> [WHAT IS BEING ASKED]:
Arrange every line of the material below into a Markdown table with the columns Row and Line. Number each row and leave out blank lines.

> [MATERIAL FOR THE TASK]:

-------------------------

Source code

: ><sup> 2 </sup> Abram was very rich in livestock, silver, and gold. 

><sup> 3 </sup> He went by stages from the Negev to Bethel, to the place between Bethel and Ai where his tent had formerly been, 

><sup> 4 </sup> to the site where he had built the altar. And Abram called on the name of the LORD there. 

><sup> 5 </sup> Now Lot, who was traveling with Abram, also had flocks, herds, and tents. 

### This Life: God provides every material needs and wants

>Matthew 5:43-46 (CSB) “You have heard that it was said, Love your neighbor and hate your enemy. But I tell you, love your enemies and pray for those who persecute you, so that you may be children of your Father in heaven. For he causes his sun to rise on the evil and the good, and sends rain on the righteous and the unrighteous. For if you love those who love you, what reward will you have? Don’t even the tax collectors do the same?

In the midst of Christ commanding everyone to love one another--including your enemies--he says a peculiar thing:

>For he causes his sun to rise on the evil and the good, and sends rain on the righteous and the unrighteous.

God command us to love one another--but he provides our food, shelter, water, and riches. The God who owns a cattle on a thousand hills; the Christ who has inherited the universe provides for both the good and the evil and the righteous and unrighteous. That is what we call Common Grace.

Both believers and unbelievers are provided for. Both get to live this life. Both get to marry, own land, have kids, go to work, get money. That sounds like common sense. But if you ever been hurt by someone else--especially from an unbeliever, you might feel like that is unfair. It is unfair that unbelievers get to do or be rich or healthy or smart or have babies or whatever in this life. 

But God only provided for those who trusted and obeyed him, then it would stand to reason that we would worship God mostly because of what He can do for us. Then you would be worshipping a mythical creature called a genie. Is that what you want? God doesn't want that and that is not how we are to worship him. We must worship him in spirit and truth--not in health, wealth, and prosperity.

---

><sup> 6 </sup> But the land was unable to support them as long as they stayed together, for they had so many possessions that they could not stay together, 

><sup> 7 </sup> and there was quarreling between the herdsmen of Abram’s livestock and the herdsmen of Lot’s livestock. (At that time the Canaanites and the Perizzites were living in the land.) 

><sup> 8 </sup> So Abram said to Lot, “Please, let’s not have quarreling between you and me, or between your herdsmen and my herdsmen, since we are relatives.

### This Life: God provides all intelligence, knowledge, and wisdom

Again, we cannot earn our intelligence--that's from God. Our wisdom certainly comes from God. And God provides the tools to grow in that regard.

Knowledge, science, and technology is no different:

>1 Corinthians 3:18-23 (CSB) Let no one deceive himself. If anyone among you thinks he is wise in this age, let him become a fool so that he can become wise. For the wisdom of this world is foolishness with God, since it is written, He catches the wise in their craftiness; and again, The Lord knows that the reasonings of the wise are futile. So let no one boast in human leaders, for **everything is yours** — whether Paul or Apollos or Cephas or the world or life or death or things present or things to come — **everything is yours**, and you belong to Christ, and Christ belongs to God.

-------------------------

> [ANSWER FOR THE TASK]:
| Row | Line |
|---|---|
| 1 | Source code |
| 2 | : ><sup> 2 </sup> Abram was very rich in livestock, silver, and gold.  |
| 3 | ><sup> 3 </sup> He went by stages from the Negev to Bethel, to the place between Bethel and Ai where his tent had formerly been,  |
| 4 | ><sup> 4 </sup> to the site where he had built the altar. And Abram called on the name of the LORD there.  |
| 5 | ><sup> 5 </sup> Now Lot, who was traveling with Abram, also had flocks, herds, and tents.  |
| 6 | ### This Life: God provides every material needs and wants |
| 7 | >Matthew 5:43-46 (CSB) “You have heard that it was said, Love your neighbor and hate your enemy. But I tell you, love your enemies and pray for those who persecute you, so that you may be children of your Father in heaven. For he causes his sun to rise on the evil and the good, and sends rain on the righteous and the unrighteous. For if you love those who love you, what reward will you have? Don’t even the tax collectors do the same? |
| 8 | In the midst of Christ commanding everyone to love one another--including your enemies--he says a peculiar thing: |
| 9 | >For he causes his sun to rise on the evil and the good, and sends rain on the righteous and the unrighteous. |
| 10 | God command us to love one another--but he provides our food, shelter, water, and riches. The God who owns a cattle on a thousand hills; the Christ who has inherited the universe provides for both the good and the evil and the righteous and unrighteous. That is what we call Common Grace. |
| 11 | Both believers and unbelievers are provided for. Both get to live this life. Both get to marry, own land, have kids, go to work, get money. That sounds like common sense. But if you ever been hurt by someone else--especially from an unbeliever, you might feel like that is unfair. It is unfair that unbelievers get to do or be rich or healthy or smart or have babies or whatever in this life.  |
| 12 | But God only provided for those who trusted and obeyed him, then it would stand to reason that we would worship God mostly because of what He can do for us. Then you would be worshipping a mythical creature called a genie. Is that what you want? God doesn't want that and that is not how we are to worship him. We must worship him in spirit and truth--not in health, wealth, and prosperity. |
| 13 | --- |
| 14 | ><sup> 6 </sup> But the land was unable to support them as long as they stayed together, for they had so many possessions that they could not stay together,  |
| 15 | ><sup> 7 </sup> and there was quarreling between the herdsmen of Abram’s livestock and the herdsmen of Lot’s livestock. (At that time the Canaanites and the Perizzites were living in the land.)  |
| 16 | ><sup> 8 </sup> So Abram said to Lot, “Please, let’s not have quarreling between you and me, or between your herdsmen and my herdsmen, since we are relatives. |
| 17 | ### This Life: God provides all intelligence, knowledge, and wisdom |
| 18 | Again, we cannot earn our intelligence--that's from God. Our wisdom certainly comes from God. And God provides the tools to grow in that regard. |
| 19 | Knowledge, science, and technology is no different: |
| 20 | >1 Corinthians 3:18-23 (CSB) Let no one deceive himself. If anyone among you thinks he is wise in this age, let him become a fool so that he can become wise. For the wisdom of this world is foolishness with God, since it is written, He catches the wise in their craftiness; and again, The Lord knows that the reasonings of the wise are futile. So let no one boast in human leaders, for **everything is yours** — whether Paul or Apollos or Cephas or the world or life or death or things present or things to come — **everything is yours**, and you belong to Christ, and Christ belongs to God. |